As right-to-discriminate proposals take hold as a new phase of the culture war, the right predictably finds itself at odds with its traditional foes: liberals, the LGBT community, civil libertarians, civil-rights proponents, etc.
But as last week progressed, it became equally clear that conservatives have added a new member to their roster of antagonists: business leaders.
Of course, it wasn't just Wal-Mart that weighed in on the debate, siding with the left in opposition to discrimination. The list of high-profile companies that intervened last week, all in support of civil rights and basic decency, isn't short.
In Georgia, where a version of the "Religious Freedom Restoration Act" died last week, Coca-Cola also entered the fray, urging Republican policymakers not to approve the bill. It led one GOP state senator to deliver remarks on the legislative floor, accusing corporate critics of hypocrisy and telling colleagues, "I don't really think what they have to say matters a whole heck of a lot."
At a certain level, this may seem obvious. Major corporations adopted a strong posture against discrimination, so Republican policymakers who support these measures pushed back. It's how practically all debates take shape.
But let's not miss the forest for the trees -- since when do Republicans argue, in effect, "Let's stop listening to private-sector business leaders"?
For generations, the GOP was seen as the party of big business, and it was a label the party earned. Big Business and Corporate America are supposed to be conservative -- anti-regulation, anti-interference, pro-free market -- and private-sector leaders are supposed to find natural allies among Republicans.
And not surprisingly, this alliance has influenced what GOP officials say and do. Corporate leaders are "job creators," we're told, who form the backbone of American free enterprise and who deserve as many tax breaks as humanly possible. It's the nation's private sector, Republicans insist, whose opinions are supposed to be sacrosanct.
Last week, however, Wal-Mart found itself on Democrats' side. Apple, arguably the most successful company in the history of capitalism, was under fire from the right for speaking out against discrimination. Some Republicans in Georgia dismissed Coca Cola as irrelevant, which just isn't supposed to happen.

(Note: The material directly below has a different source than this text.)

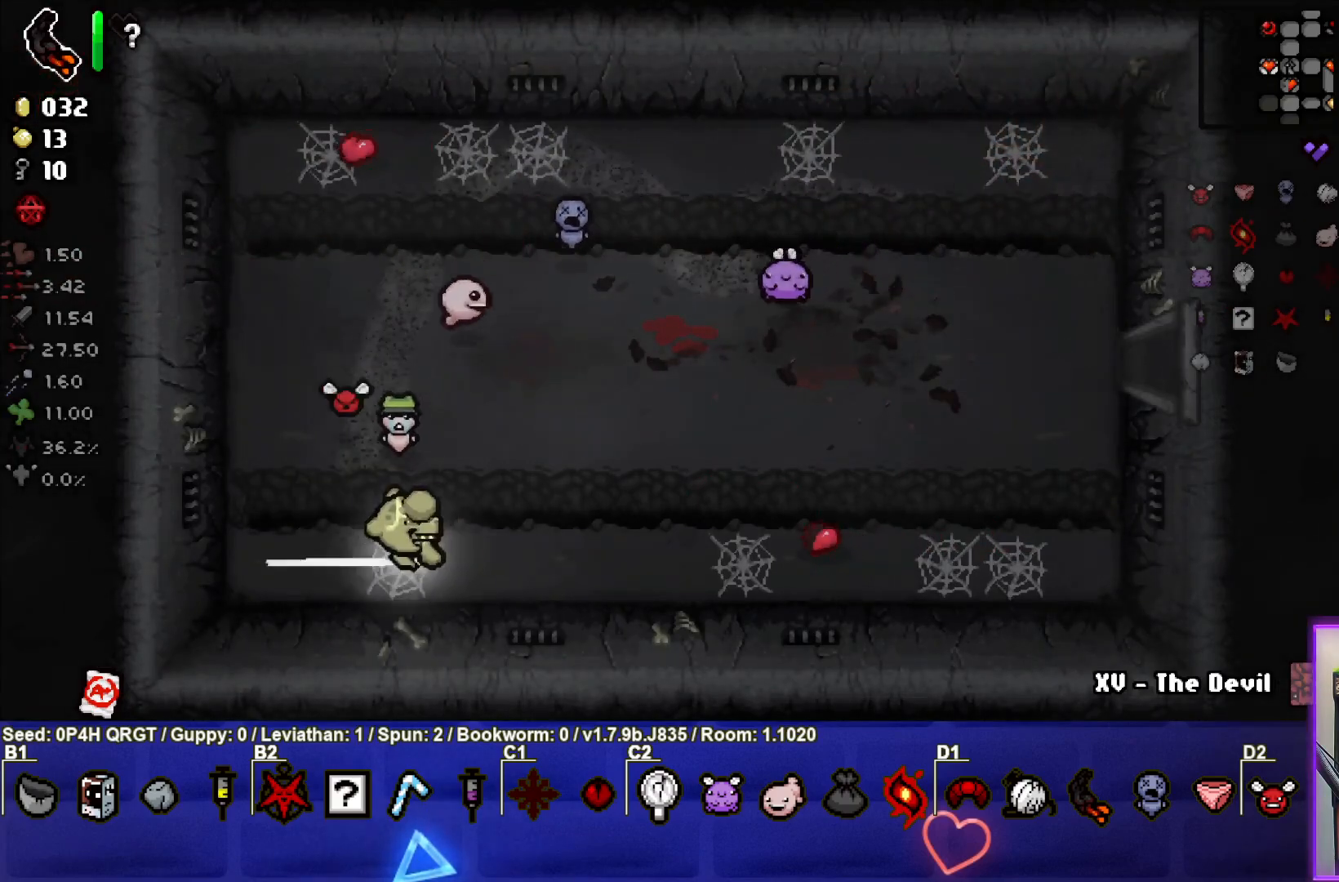
{"buttons": [], "left_stick": "up-right", "right_stick": "center", "events": [[67, "left_stick", "up-right"]]}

When GOP orthodoxy is put to the test, and the party is confronted with a dispute between anti-gay culture warriors and anti-discrimination business leaders, quite a few Republicans weren't entirely sure which contingent to take seriously.
But the broader takeaway is how often we seem to be finding business leaders at odds with their GOP allies. It became clear last week that Corporate America considers discrimination bad for business. At the same time, much of the private sector also supports immigration reform. And the Affordable Care Act. And infrastructure investment. And an end to debt-ceiling hostage crises.
I don't want to overstate the case -- the odds are poor that the U.S. Chamber of Commerce, Business Roundtable, and National Federation of Independent Businesses are suddenly going to start throwing money at Democratic candidates.
The fact remains, however, that private-sector leaders expect Republicans to take the concerns raised by the business community seriously, and lately, that's just not happening. Indeed, Politico ran a lengthy report last week on the Chamber of Commerce's "bad bet" on the GOP: "After spending tens of millions to elect Republican candidates, the U.S. Chamber of Commerce still can't get them to do what it wants."
These conflicts are growing more common, not less, and have begun to incorporate an expanded spectrum of issues. There's long been some simmering tension between the GOP's pro-business contingent and social-conservative base, but it's generally been a tug of war for attention, with each faction urging the party to take its priorities seriously. This year, however, what we're seeing is a different dynamic in which the factions are at odds with one another, leaving Republicans unsure which direction to turn.